What to produce
Write the next part of the discussion about Tor's thread-cleanup patch, starting after its last comment.

Passage to read
Minor: There should probably be a changes file (see doc/HACKING/CodingStandards.md). We can help with this if you like.
Okay thanks, I'll add one and then just let me know if you'd like me to change it.
You noticed that the crypto subsystem uses a singleton pattern currently. Your patches don't seem to modify this. Is that intentional?
I didn't modify that in this PR since I didn't want to make too many changes at once (although I have modified it in my own personal changes to tor).
How will these changes interact with building tor as a library that possibly gets started and stopped, or loaded and unloaded?
I'm not sure, I have no experience building tor as a library. Currently threads are only created when tor is running as a relay (in server mode). Does anyone use tor as a library when running a relay? I feel like this would already break things, such as the threadpool which is never freed, and whose work entries are also not freed when shutting down.
Thanks for the review. If you want to call subsystems_thread_cleanup() from spawn_exit(), then I think it's best to close this PR, and make a new patch that does that instead since none of this code will be needed. The problem is that it make linking complicated, since now you need to link the tor code from app/ into the tools in src/tools, or to remove the lib/thread code from these tools. I'm not sure the best way to do this, so I'll let someone else who is more familiar with the tor build system take a look at this.
The 'defect' status and milestone should probably be removed from this ticket. When I made the ticket I didn't realize that threads in tor never exit, so there is no reason to clean up any memory in these threads. It might be best just to remove the thread_cleanup function altogether.
This is nontrivial code, and it invokes code that wasn't actually run before. Therefore I think we shouldn't backport it?, but it is worth doing this patch to avoid memory leaks on embedded stop/start usage.
Trac: Actualpoints: N/Ato .2 Status: assigned to needs_review
(1) The function 'tor_run_thread_cleanup_fn()' is never run. I checked this by adding the following and checking that they never execute (added the call to system since I didn't check if the logging subsystem will still log at this point of the shutdown procedure).
tor_run_thread_cleanup_fn(void){ log_warn(LD_OR, "HERE"); system("touch /tmp/abc"); if (thread_cleanup_fn) thread_cleanup_fn();}
(2) The code comments still say "func should not return, but rather should call spawn_exit", but if you do this, then "tor_run_thread_cleanup_fn()" would be run twice (once in spawn_exit and once in tor_pthread_helper_fn).

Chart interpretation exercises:
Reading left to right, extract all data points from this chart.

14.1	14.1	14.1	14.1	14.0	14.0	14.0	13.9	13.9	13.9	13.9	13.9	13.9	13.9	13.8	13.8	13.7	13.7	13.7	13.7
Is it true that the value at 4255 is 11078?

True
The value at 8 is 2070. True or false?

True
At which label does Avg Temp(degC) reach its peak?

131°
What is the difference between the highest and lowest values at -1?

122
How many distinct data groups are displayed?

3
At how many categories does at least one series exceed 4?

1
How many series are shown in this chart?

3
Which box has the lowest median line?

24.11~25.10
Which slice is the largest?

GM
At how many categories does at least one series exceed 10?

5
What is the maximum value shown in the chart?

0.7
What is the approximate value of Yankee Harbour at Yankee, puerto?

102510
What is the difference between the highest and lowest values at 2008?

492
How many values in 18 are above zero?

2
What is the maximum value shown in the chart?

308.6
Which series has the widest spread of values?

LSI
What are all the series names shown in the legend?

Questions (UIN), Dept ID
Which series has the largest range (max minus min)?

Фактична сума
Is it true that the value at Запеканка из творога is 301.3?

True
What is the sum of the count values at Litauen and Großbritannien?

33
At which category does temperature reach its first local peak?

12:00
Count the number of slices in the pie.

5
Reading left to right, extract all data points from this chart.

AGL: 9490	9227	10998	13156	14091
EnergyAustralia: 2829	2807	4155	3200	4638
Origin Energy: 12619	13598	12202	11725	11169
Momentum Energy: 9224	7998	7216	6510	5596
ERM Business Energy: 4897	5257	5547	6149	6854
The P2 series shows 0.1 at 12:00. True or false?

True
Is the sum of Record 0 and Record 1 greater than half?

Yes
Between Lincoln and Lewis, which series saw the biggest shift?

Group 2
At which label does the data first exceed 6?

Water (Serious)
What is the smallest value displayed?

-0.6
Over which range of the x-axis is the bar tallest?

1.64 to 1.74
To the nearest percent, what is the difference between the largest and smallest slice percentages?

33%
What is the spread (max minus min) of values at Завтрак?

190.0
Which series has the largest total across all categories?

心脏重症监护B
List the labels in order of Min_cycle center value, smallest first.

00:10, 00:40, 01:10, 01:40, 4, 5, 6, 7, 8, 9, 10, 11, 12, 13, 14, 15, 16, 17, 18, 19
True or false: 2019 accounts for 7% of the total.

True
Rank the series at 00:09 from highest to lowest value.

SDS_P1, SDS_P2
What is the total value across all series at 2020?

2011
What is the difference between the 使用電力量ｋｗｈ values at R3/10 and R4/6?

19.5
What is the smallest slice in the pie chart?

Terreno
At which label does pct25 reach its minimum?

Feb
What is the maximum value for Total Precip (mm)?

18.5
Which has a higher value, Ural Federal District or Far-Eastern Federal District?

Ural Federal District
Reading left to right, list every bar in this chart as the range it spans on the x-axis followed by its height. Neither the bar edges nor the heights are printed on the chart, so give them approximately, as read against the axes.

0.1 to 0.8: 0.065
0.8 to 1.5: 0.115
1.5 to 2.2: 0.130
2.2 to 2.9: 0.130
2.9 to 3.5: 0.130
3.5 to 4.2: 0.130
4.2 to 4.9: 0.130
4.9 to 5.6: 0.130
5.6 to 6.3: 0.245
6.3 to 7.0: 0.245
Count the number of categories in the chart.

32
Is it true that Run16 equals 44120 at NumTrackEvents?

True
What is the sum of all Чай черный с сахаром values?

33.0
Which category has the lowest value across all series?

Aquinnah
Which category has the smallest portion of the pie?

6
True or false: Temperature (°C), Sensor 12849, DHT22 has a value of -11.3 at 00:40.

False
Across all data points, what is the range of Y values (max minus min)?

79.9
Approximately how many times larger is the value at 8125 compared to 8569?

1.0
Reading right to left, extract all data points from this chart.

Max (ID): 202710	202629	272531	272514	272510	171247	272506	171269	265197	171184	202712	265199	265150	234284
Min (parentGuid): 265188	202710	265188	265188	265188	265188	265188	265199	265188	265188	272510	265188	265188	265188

Response below
I don't think that second part is true -- spawn_exit() causes the current thread to exit without running any more code, so it won't reach the end of tor_pthread_helper_fn.
Ah you're right sorry, it would only be called once, although it is a little confusing. Is there a reason not to remove spawn_exit() entirely at this point and just call pthread_exit(NULL) within the wrapper?
One other thing is that you're writing to a global (thread_cleanup_fn) in the main thread, but reading it from other threads. This should be fine (I'm assuming NUMA won't complicate things), but I think it's worth documenting that you must not call tor_set_thread_cleanup_fn() after you have started any threads.
It looks like the reason that the cleanup functions don't currently run is that the thread pool itself is not shut down anywhere on shutdown, so the threads are not told to exit. This is not yet a problem for embedded users, since they are mostly clients and clients don't yet use threads, but it's something we should fix.
Above I added some patches for how I did this a few months ago. I'm not proposing to use them on tor as I didn't test them thoroughly, but they might be helpful to look at when you or someone else in the future decides to fix this. The first patch isn't necessary for this bug, but makes some changes to the thread pool that might affect the other two patches.
This isn't actually ready for review yet: my branch is incomplete, and opara's patches are not proposed for Tor integration. I'll work on both to see what I can use, and then make a branch for review.